Yamaoka, 75, is still scarred. Her fingernails curve off her fingers at odd angles, and the skin on her hands is puffy and red. She can't twist the plastic cap off a bottle of water, and when someone snaps a picture of her, the flash makes her wince.

"I can't help it," she said. "It always reminds me of that day." She's undergone 27 skin grafts and other operations, in Japan and the United States. Yamaoka developed breast cancer years ago, and now has thyroid cancer. She has chosen to let it run its course. "I just can't go through another operation," she said.

HIROSHIMA: The birth of nuclear warfare / How the U.S. got to Dr. Strangelove / Nuclear weapons changed the world by William S. Kowinski San Francisco Chronicle 07/31/05.
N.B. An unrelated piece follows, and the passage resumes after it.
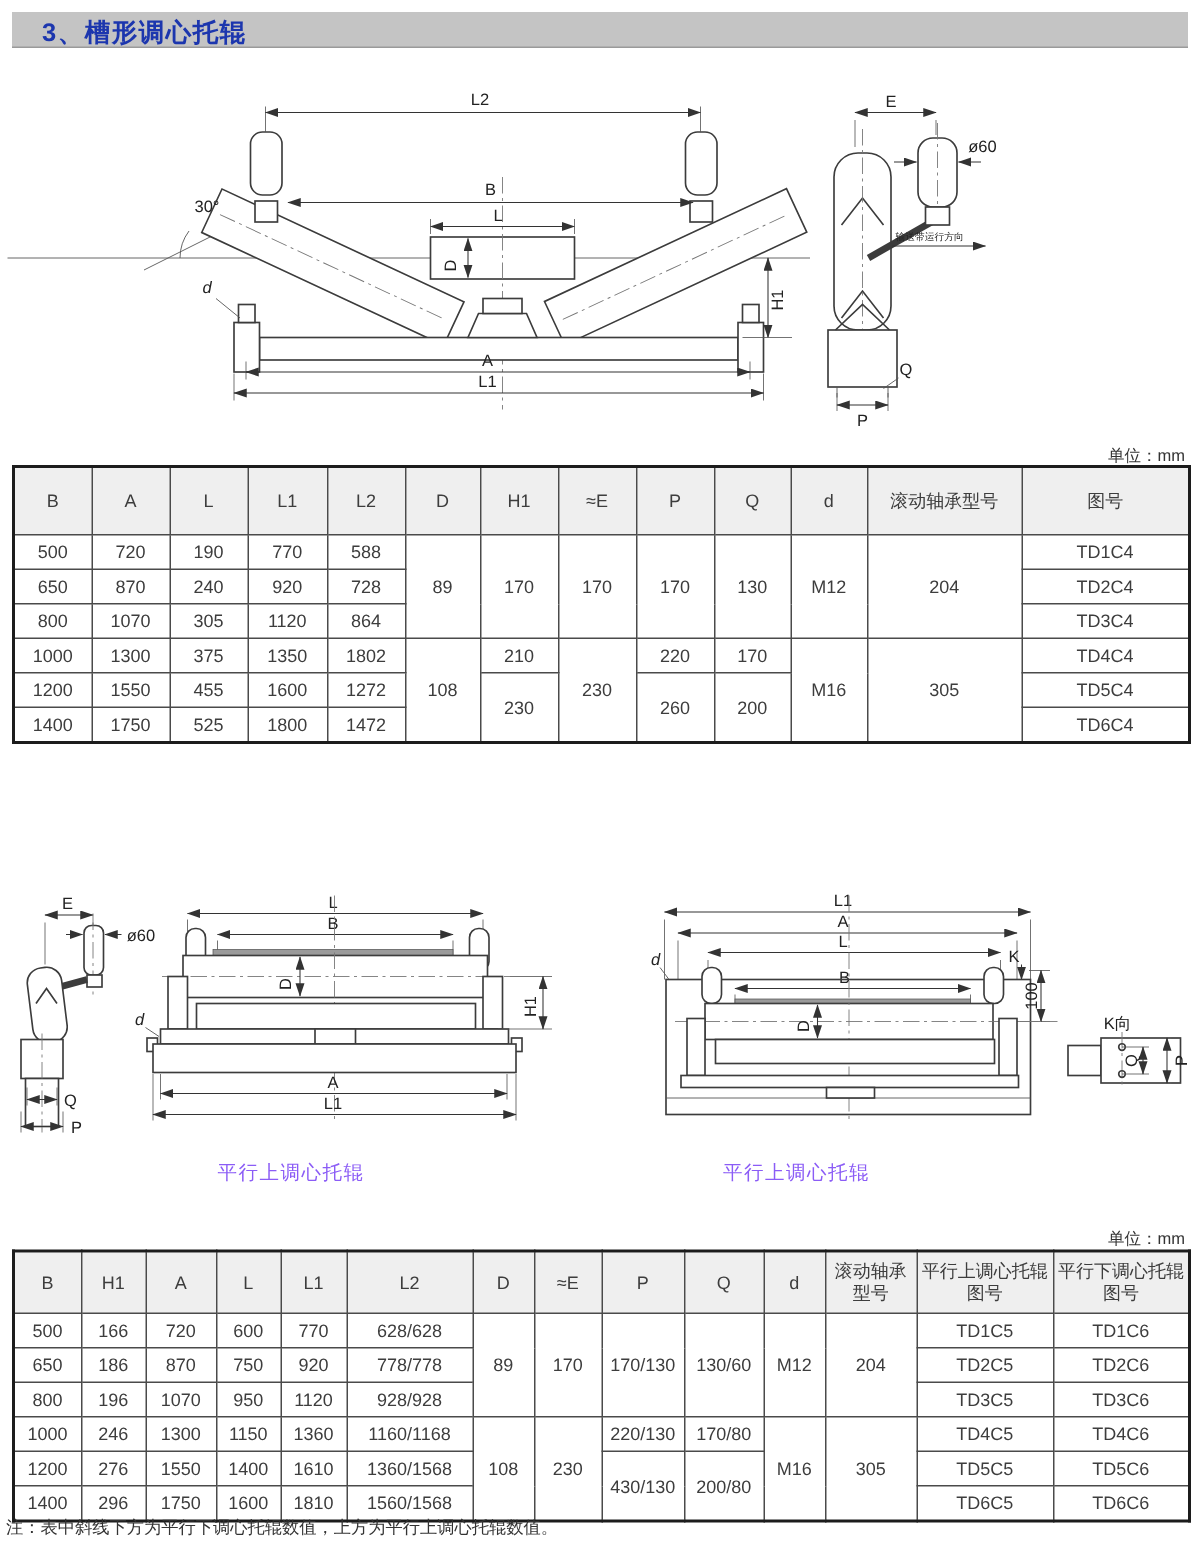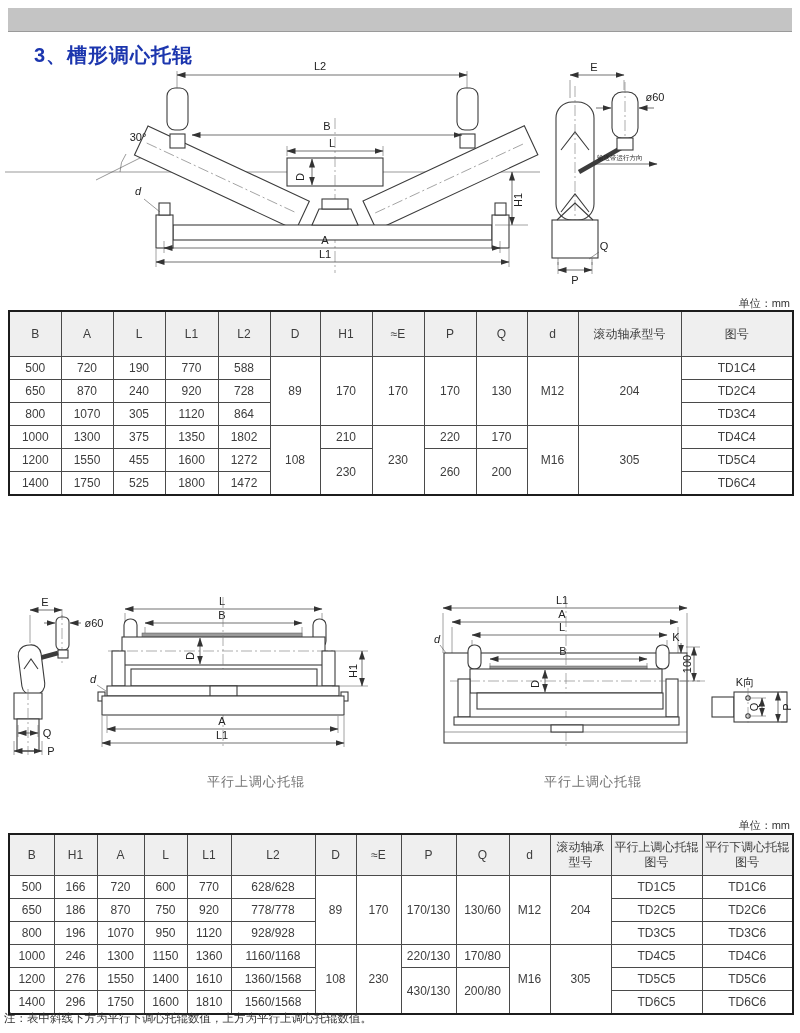"3、槽形调心托辊" .secbar .t { font-size: 20px -> 17px; margin-top: 32px -> none; padding: 2px 0 0 26px -> 2px 0 0 20px }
That the second bomb left San Francisco on the day the first was tested suggests the momentum to use it. Whether dropping the bomb was necessary to secure Japan's surrender before an invasion became necessary is still being debated. DeGroot believes that Japan was looking for a way to surrender in June and July. But there were other considerations, mostly to do with demonstrating American power, especially to the Soviet Union.

Using the bomb quickly became a test of patriotism. "For most Manhattan Project scientists the bomb was a deterrent, not a weapon," DeGroot writes. Physicist Leo Szilard had done as much as anyone to try to persuade FDR to develop the bomb because Germany was doing so. But on the day after that first test, he sent government officials a petition signed by 69 project scientists arguing that to use the bomb would ignite a dangerous arms race and damage America's postwar moral position, especially its ability to bring "the unloosed forces of destruction under control."

The petition was ignored, and Gen. Leslie Groves, the senior military official in charge of the project, began making a case that Szilard was a security risk. It's a pattern that would be repeated often.  ...

Hiroshima was selected as the primary target because it had no allied POW camps. However, there were nearly 5,000 American children in the city -- "mainly children sent to Japan after their parents, U.S. citizens of Japanese origin, had been interred." It seems likely some of those children were from San Francisco. ...

This peculiar combination of denial plus the immense power of thousands of bombs contributed to an era of deadly absurdities: the age of Dr. Strangelove. Yet reality was not so different, right down to the preposterously appropriate names: the head of the Strategic Air Command, Gen. Tommy Power, gave his philosophy of nuclear war in 1960: "At the end of the war, if there are two Americans and one Russian, we win!"